What this task involves: Look below for the line that contains "493 Anastacio: Writing" and the line that contains "from DSA #4. |", then restate both of them and every line in between, exactly. No picture goes in the copy.

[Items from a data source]
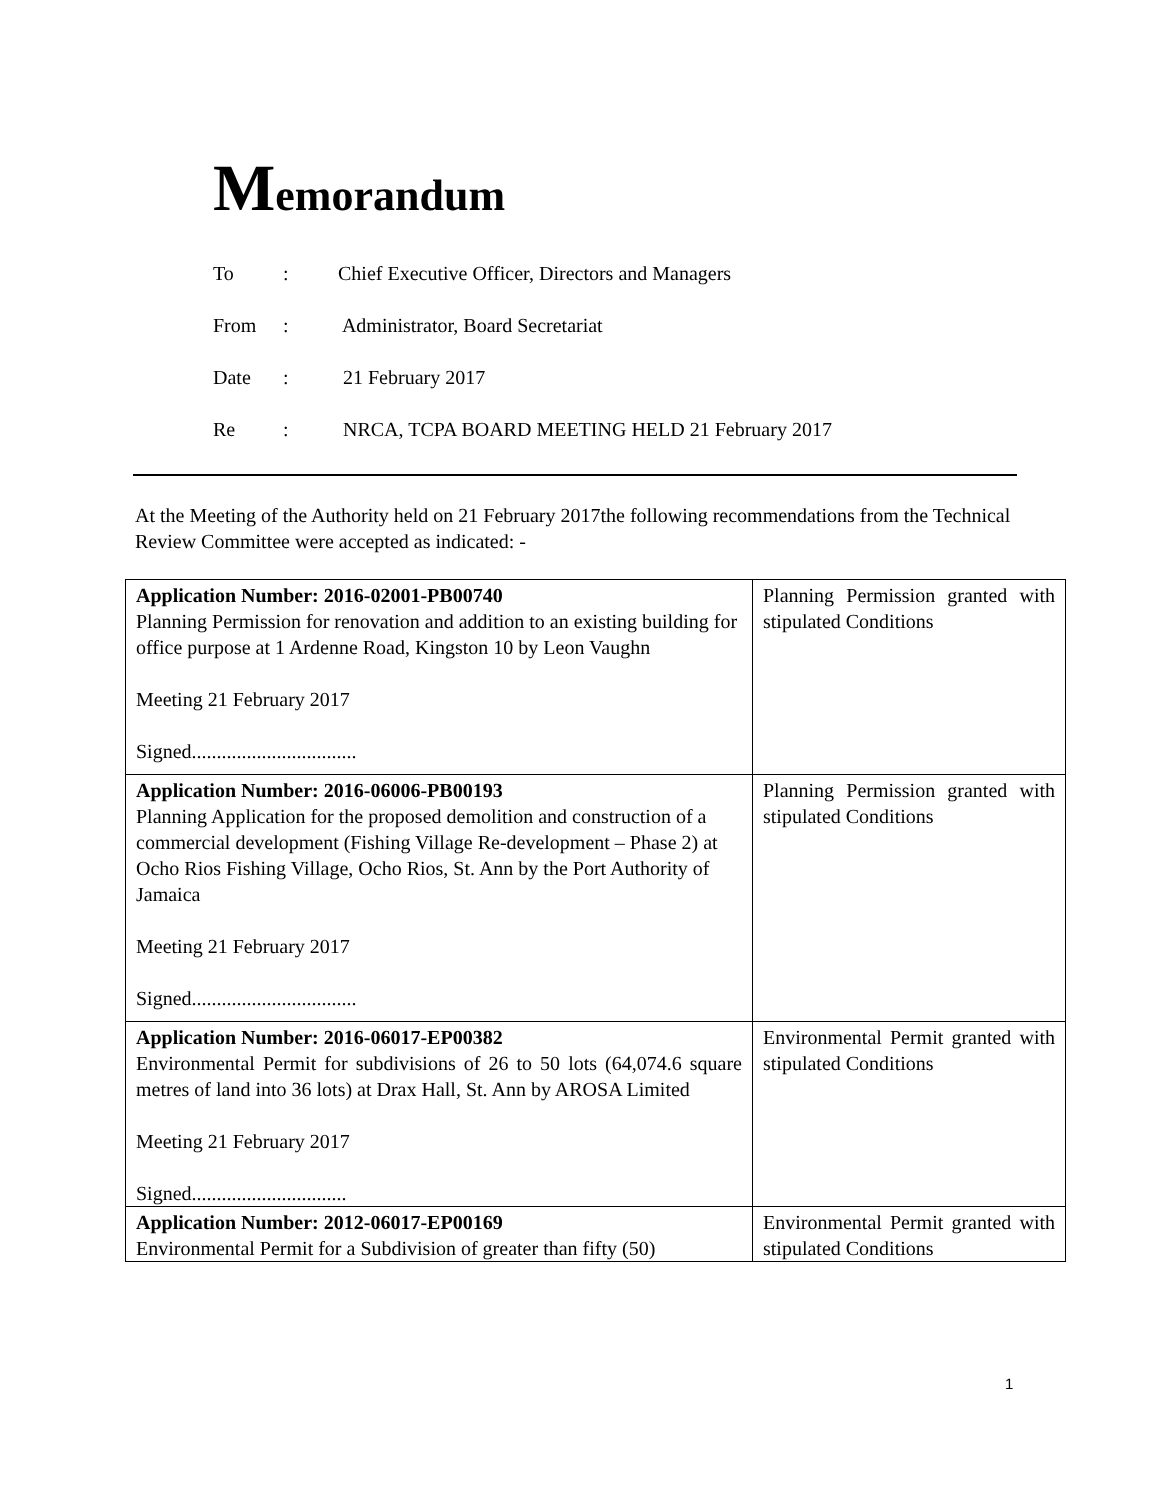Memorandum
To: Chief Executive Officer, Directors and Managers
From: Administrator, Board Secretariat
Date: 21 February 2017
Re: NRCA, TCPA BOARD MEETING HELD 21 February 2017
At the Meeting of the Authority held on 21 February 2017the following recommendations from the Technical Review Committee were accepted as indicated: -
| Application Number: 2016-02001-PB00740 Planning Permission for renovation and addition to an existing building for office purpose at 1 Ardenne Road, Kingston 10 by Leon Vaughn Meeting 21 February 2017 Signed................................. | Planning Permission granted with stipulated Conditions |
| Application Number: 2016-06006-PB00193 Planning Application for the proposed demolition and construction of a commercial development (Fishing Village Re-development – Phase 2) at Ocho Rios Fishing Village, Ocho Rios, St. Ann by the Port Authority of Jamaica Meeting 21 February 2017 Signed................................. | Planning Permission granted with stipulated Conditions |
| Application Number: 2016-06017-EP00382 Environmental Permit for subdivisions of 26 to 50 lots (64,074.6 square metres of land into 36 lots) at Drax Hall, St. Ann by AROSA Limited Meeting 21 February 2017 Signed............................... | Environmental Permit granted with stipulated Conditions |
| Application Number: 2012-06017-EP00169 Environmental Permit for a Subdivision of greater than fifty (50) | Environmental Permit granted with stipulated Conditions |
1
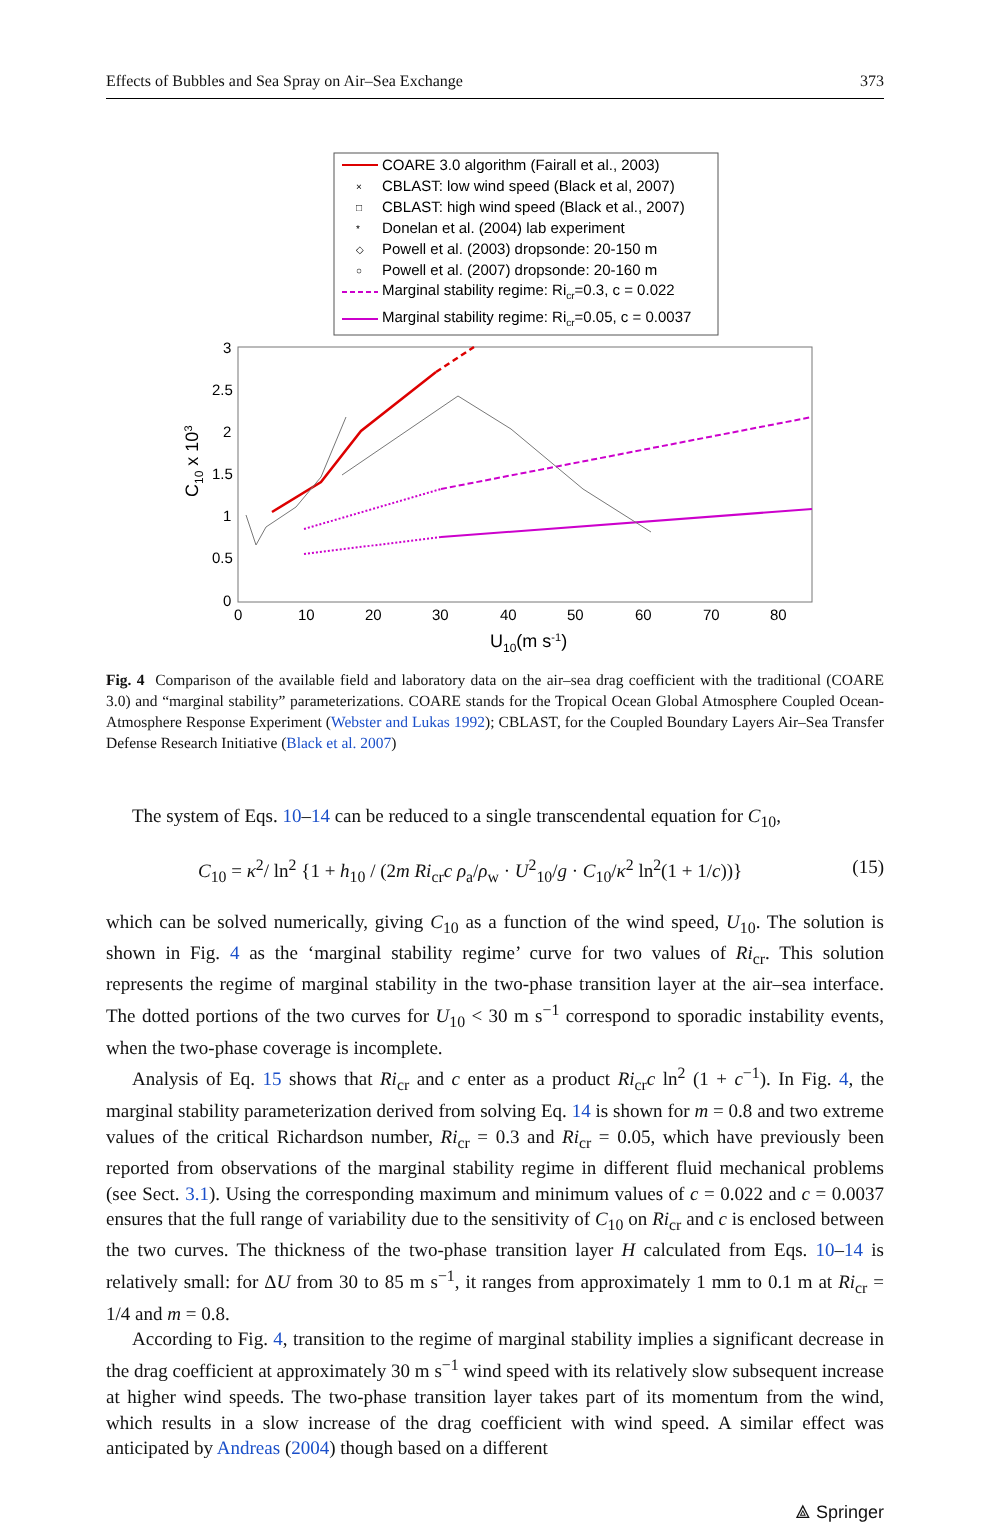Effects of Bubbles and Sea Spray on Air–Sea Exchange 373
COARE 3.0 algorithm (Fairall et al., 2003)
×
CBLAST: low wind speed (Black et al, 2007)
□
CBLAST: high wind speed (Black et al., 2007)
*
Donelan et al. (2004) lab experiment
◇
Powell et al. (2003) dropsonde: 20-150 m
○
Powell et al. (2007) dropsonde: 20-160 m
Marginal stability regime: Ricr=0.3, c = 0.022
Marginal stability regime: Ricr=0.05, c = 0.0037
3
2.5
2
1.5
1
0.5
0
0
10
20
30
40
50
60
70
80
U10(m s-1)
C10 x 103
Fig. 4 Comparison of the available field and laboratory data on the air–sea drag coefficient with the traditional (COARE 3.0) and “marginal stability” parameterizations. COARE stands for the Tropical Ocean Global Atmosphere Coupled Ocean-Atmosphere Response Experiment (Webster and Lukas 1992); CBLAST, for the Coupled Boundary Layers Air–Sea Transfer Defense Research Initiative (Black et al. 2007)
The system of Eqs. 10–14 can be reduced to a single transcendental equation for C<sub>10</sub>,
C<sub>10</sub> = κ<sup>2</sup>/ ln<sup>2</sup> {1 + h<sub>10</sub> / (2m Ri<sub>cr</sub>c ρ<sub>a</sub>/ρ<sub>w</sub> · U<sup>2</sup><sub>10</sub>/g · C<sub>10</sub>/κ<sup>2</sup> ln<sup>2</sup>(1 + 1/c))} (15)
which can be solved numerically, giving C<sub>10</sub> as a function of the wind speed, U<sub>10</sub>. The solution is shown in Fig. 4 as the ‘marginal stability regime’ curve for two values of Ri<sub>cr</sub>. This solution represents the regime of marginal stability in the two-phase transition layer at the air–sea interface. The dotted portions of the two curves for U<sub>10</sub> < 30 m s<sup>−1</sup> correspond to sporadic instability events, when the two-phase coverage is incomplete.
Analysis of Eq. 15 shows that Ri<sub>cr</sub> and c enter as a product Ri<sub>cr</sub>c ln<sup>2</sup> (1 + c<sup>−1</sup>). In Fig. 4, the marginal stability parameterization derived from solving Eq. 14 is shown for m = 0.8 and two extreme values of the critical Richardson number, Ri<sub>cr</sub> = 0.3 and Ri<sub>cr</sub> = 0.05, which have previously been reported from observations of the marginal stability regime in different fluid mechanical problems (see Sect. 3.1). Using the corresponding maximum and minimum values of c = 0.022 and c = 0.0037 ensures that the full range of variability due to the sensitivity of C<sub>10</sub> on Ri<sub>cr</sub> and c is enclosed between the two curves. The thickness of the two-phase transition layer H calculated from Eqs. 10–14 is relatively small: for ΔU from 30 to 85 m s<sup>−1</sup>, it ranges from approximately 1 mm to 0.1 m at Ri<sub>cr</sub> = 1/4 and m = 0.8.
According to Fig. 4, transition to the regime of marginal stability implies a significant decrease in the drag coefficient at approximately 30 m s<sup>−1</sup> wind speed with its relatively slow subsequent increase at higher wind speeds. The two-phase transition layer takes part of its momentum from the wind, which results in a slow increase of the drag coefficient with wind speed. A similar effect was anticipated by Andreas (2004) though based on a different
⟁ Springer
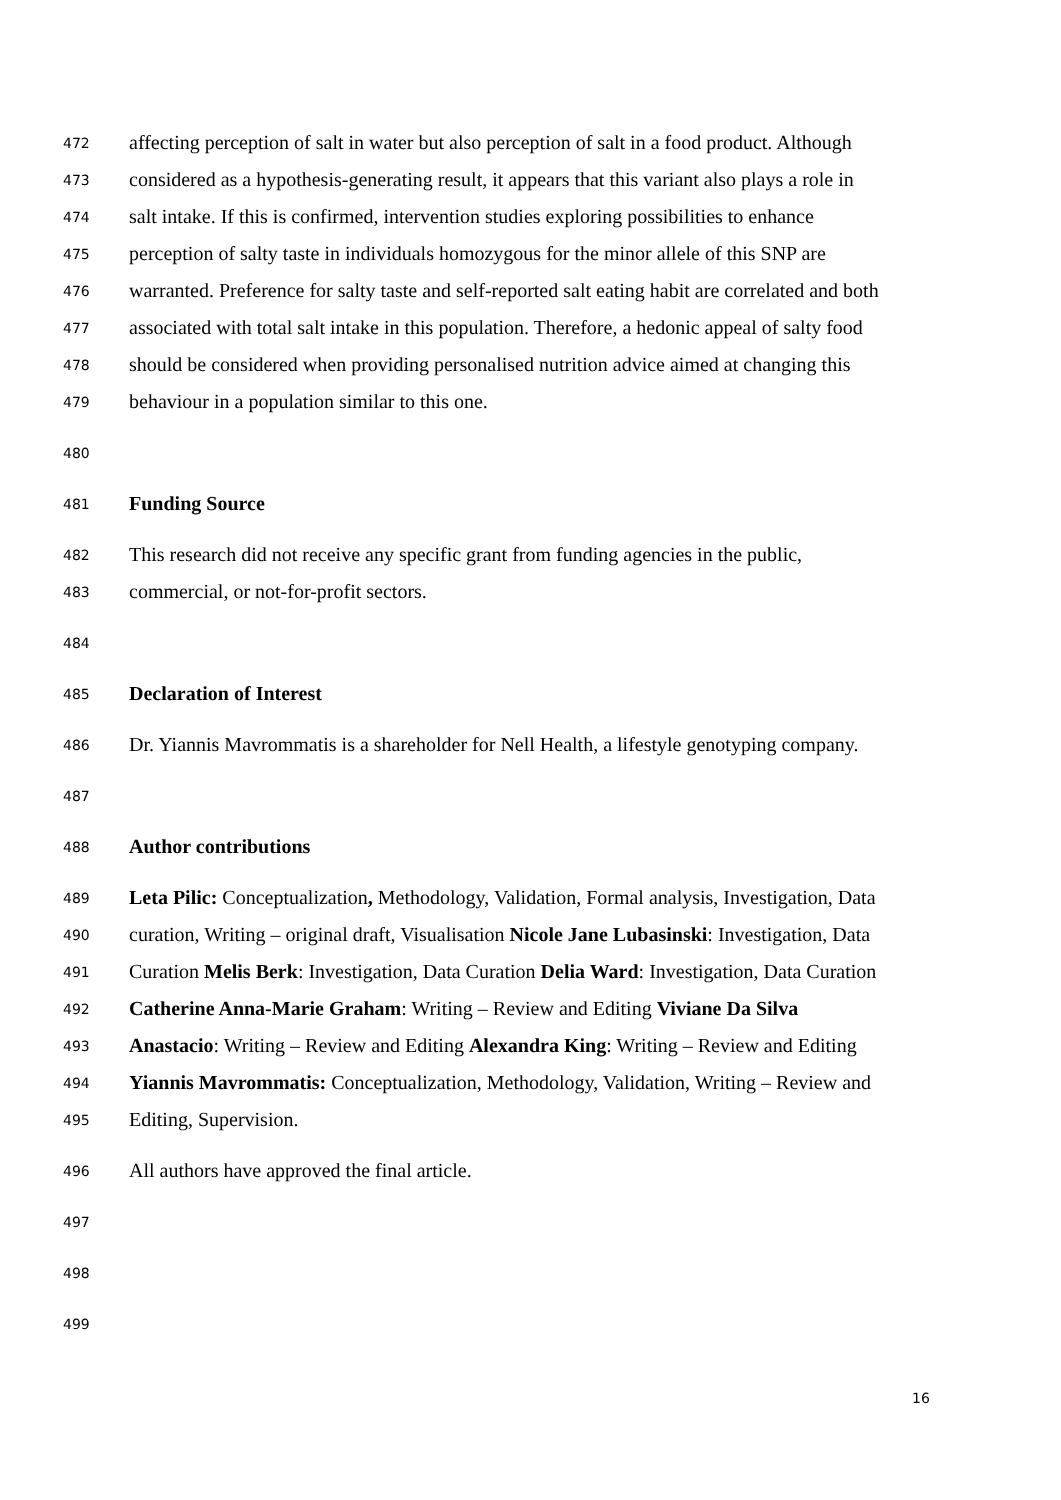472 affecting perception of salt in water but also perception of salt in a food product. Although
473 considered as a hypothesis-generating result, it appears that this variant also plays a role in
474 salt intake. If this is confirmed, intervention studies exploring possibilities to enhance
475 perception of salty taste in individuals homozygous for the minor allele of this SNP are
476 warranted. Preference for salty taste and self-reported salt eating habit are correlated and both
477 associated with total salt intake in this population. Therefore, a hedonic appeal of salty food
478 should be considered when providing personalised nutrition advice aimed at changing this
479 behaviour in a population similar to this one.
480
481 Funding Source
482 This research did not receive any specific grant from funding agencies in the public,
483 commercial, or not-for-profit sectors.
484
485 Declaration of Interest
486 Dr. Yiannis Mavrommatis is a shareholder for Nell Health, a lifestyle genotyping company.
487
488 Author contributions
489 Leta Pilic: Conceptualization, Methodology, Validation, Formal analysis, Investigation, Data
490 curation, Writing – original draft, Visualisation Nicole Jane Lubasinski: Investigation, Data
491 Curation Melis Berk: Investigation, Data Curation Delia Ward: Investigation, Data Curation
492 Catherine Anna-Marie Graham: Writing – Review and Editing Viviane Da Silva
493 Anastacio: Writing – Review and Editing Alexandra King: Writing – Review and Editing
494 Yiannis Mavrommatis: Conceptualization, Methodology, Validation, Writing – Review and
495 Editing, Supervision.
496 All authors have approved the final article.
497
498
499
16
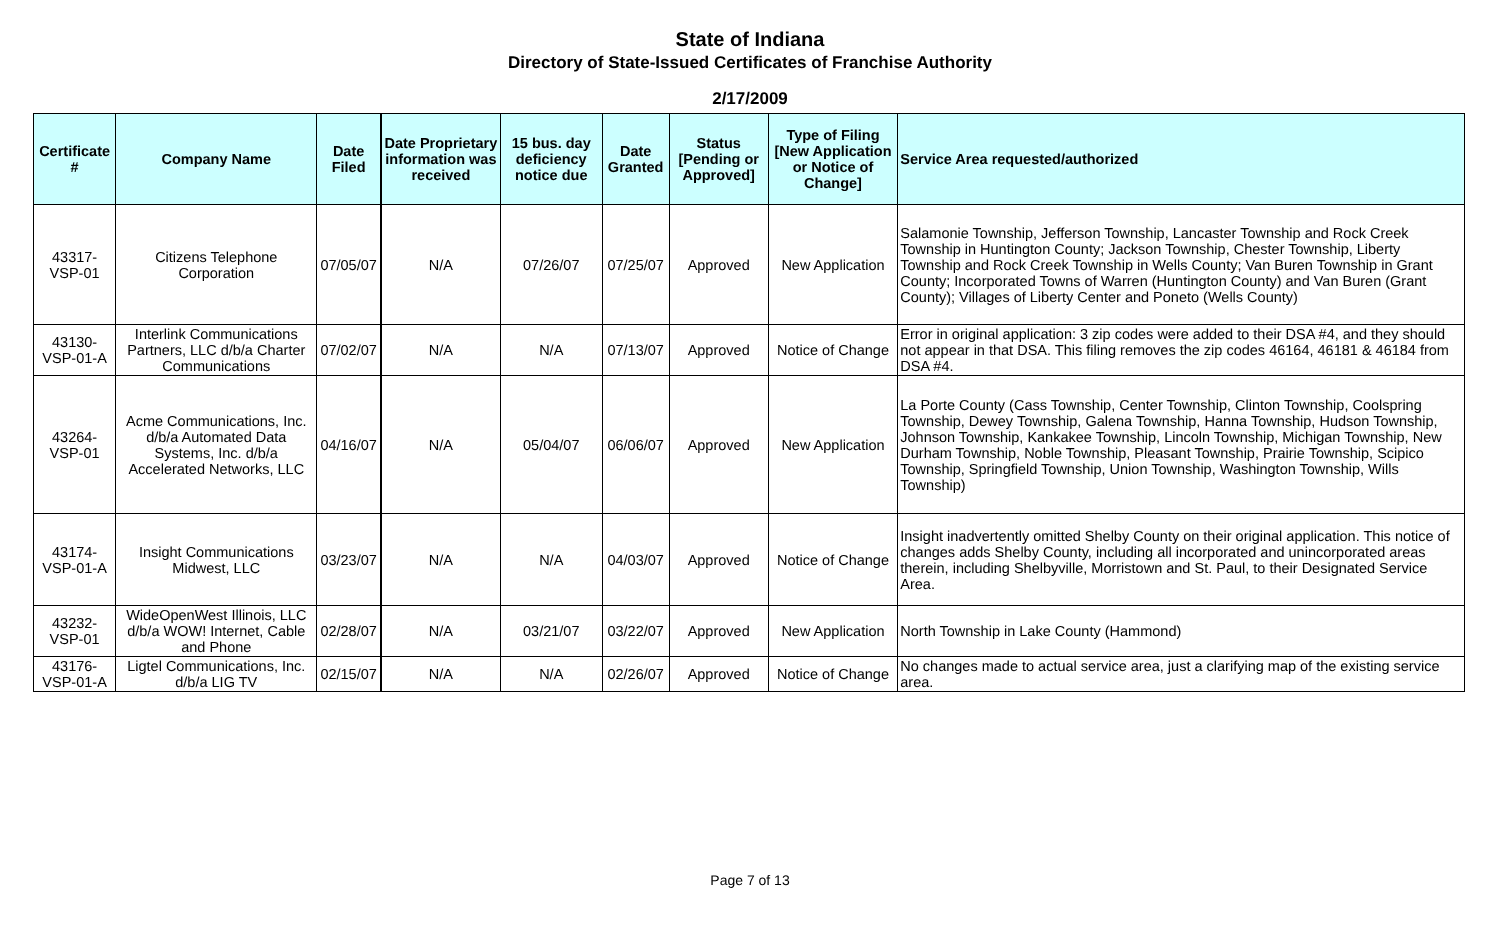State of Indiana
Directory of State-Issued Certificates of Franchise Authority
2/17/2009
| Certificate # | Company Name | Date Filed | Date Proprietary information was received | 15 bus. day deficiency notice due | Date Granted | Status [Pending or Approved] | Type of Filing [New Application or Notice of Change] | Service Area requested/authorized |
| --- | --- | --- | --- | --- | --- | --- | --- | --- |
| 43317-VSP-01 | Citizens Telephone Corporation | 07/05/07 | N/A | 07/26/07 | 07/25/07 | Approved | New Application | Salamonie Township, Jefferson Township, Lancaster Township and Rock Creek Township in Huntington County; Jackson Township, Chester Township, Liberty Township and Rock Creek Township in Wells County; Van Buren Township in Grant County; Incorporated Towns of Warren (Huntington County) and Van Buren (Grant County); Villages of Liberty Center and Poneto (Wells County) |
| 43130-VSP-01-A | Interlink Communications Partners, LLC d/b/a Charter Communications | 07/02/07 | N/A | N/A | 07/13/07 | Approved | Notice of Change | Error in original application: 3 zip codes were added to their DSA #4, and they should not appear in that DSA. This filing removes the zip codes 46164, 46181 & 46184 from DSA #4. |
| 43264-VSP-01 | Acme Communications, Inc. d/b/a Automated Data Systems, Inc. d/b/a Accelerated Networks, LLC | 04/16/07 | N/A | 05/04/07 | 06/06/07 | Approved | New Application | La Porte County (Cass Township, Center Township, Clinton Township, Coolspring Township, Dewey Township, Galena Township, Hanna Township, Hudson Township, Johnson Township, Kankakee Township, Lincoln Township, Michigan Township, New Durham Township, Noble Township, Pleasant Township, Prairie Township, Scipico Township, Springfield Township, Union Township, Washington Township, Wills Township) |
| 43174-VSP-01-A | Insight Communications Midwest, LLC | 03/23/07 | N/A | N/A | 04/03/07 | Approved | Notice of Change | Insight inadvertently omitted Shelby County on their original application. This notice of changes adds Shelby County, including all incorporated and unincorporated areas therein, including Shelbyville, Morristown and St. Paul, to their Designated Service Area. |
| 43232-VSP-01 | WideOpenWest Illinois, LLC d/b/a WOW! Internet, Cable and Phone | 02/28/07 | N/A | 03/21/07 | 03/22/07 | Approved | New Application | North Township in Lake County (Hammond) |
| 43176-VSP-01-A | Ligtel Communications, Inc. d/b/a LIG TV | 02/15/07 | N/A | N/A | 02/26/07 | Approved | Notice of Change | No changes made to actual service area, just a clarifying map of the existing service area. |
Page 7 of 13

Answer for the task:
493 Anastacio: Writing – Review and Editing Alexandra King: Writing – Review and Editing
494 Yiannis Mavrommatis: Conceptualization, Methodology, Validation, Writing – Review and
495 Editing, Supervision.
496 All authors have approved the final article.
497
498
499
16
State of Indiana
Directory of State-Issued Certificates of Franchise Authority
2/17/2009
| Certificate # | Company Name | Date Filed | Date Proprietary information was received | 15 bus. day deficiency notice due | Date Granted | Status [Pending or Approved] | Type of Filing [New Application or Notice of Change] | Service Area requested/authorized |
| --- | --- | --- | --- | --- | --- | --- | --- | --- |
| 43317-VSP-01 | Citizens Telephone Corporation | 07/05/07 | N/A | 07/26/07 | 07/25/07 | Approved | New Application | Salamonie Township, Jefferson Township, Lancaster Township and Rock Creek Township in Huntington County; Jackson Township, Chester Township, Liberty Township and Rock Creek Township in Wells County; Van Buren Township in Grant County; Incorporated Towns of Warren (Huntington County) and Van Buren (Grant County); Villages of Liberty Center and Poneto (Wells County) |
| 43130-VSP-01-A | Interlink Communications Partners, LLC d/b/a Charter Communications | 07/02/07 | N/A | N/A | 07/13/07 | Approved | Notice of Change | Error in original application: 3 zip codes were added to their DSA #4, and they should not appear in that DSA. This filing removes the zip codes 46164, 46181 & 46184 from DSA #4. |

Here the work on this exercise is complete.